En Valais comme ailleurs, le tourisme est influencé par différentes tendances de fond. Parmi elles, l’hyperconnectivité, les voyageurs qui sont de plus en plus souvent seuls, et ceux qui mélangent travail et tourisme. Sans oublier la quête d’authenticité. Les prestataires doivent se préparer à surfer sur ces tendances, à l’aide de la digitalisation ou alors grâce à l’art de l’accueil et à l’intégration des populations locales. Tels sont les principaux constats dressés par Christiane Varga, sociologue auprès du Wiener Zukunftsinstitut. Cette dernière s’est exprimée au début juin à Saas-Fee, à l’occasion de la première édition des Journées Digitourism.

La première tendance forte du moment est liée à l’hyperconnectivité de la population. Ainsi, les hôtels se rapprochent de plus en plus de la maison ou du bureau. « Les hôtels sont maintenant aussi utilisés pour travailler, et pas uniquement pour regarder ses e-mails durant ses vacances ». Ces nouveaux types de vie génèrent de nouveaux types de voyages et il n’existe désormais plus de lieux où il n’y a que des voyageurs ou que des travailleurs.

Par ailleurs, le nombre de célibataires (ou de personnes divorcées) est en augmentation. Le nombre de personnes qui voyagent seules est également en hausse, et parmi elles, il y a de plus en plus de femmes. « Du coup, les prestataires touristiques doivent s’adapter. Par exemple, les femmes aiment bien voyager seules, mais n’aiment pas manger seules au restaurant ». Du coup, il y a une place à prendre afin de connecter les femmes qui voyagent seules. Une application, baptisée Tourlina, a ainsi été créée spécialement pour ce besoin de connexion.  

« Grâce à la digitalisation, on peut mieux prendre en compte des besoins individuels et les besoins précis sur place, pour mieux mettre les gens en lien », selon Christiane Varga.

 

Le « bleisure », de plus en plus demandé et encouragé par les employeurs
Le bleisure (contraction de Business et Leisure) est la seconde tendance forte en lien avec la digitalisation du tourisme. « Les voyageurs restent parfois plusieurs mois au même endroit, et avec le recours plus fréquent au télétravail, les entreprises soutiennent cette tendance ». Ce principe de co-working va être démocratisé à terme, selon la sociologue.

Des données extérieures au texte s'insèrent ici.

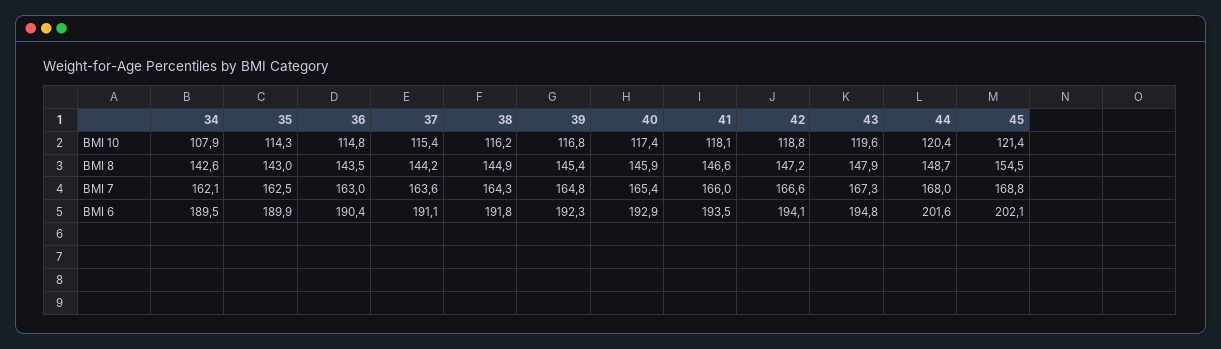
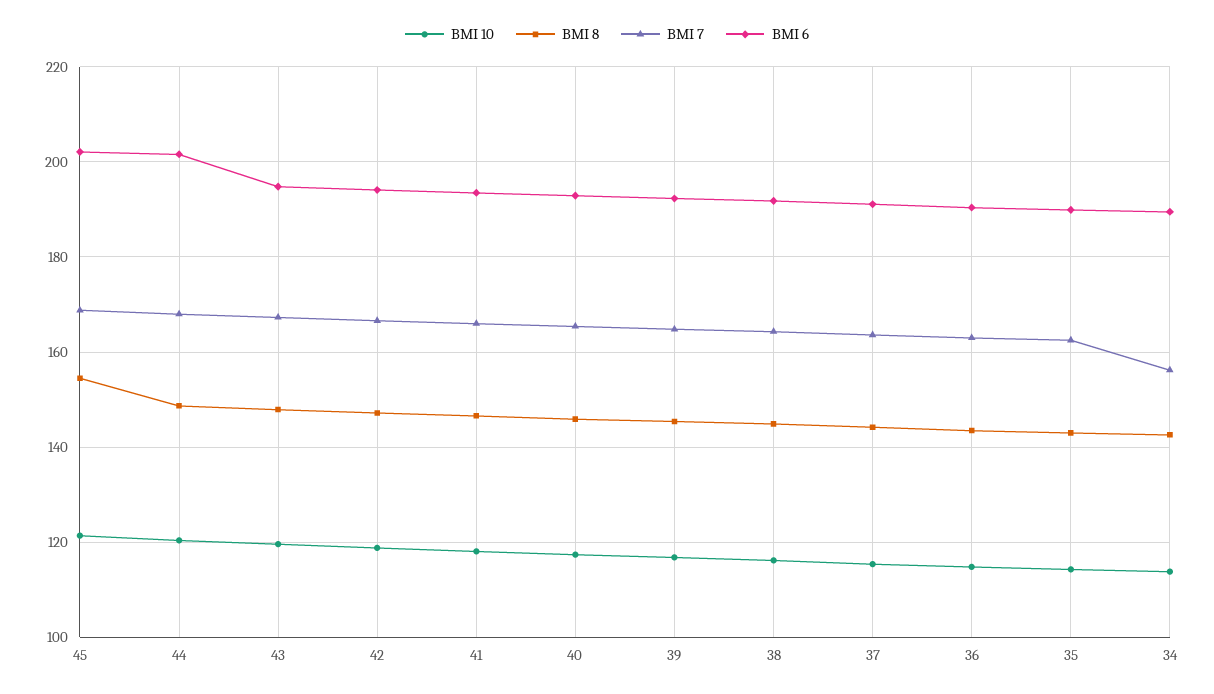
BMI 10, 34: 107.9 -> 114
BMI 7, 34: 162.1 -> 156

La start-up Go remotical, basée à Berlin, a ainsi bien compris cet enjeu. Elle fournit des prestations complètes pour des personnes et des entreprises qui n’ont jamais fait de travail à distance. « La start-up s’occupe de tout organiser pour les travailleurs-visiteurs, par exemple dans les îles Canaries. C’est aussi une façon de rendre le tourisme plus durable dans les régions, avec des séjours plus longs ». Le tourisme est ainsi davantage interconnecté avec les populations locales. « Cette tendance change les exigences pour les logements. Il ne faut pas que deux prises de plus, mais des espaces où l’on peut bien travailler ». Il est aussi important de regarder la mobilité et les activités outdoor dans la région où la personne s’installe. « Pour les destinations, il s’agit aussi de s’intéresser à la sécurité des données, importante pour les entreprises dont les salariés sont délocalisés ».

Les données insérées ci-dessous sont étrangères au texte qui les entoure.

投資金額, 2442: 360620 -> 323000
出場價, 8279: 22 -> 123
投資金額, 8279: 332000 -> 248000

Vers un tourisme de résonance
La troisième tendance n’est autre que le tourisme de résonance. « Le monde est, certes, plus numérique, mais le besoin de résonance est plus important ». Mais qu’est-ce que la résonnance ? « C’est lorsqu’une personne, un paysage ou une idée résonne en nous et nous dynamise, nous stimule », précise Christiane Varga. Il s’agit donc, pour les prestataires touristiques, de faire comprendre aux voyageurs qu’ils sont perçus comme humains et non pas comme touristes. « Cela passe par l’accueil, l’hospitalité. Et l’art de l’accueil ne peut pas être digitalisé ». Selon Christiane Varga, certaines régions valaisannes, dont Saas-Fee, sont bien préparées à cette résonance, en misant sur les traditions, et pas uniquement sur les innovations.

Il est donc très important de pouvoir trouver des coopérations à l’interne et l’externe de la branche touristique, pour développer de nouvelles idées. « Le futur, c’est mettre en lien des initiatives existantes, tout en intégrant la population locale. Il faut une vision commune dans la société et les destinations, pour dessiner pour un tourisme plus durable », conclut Christiane Varga.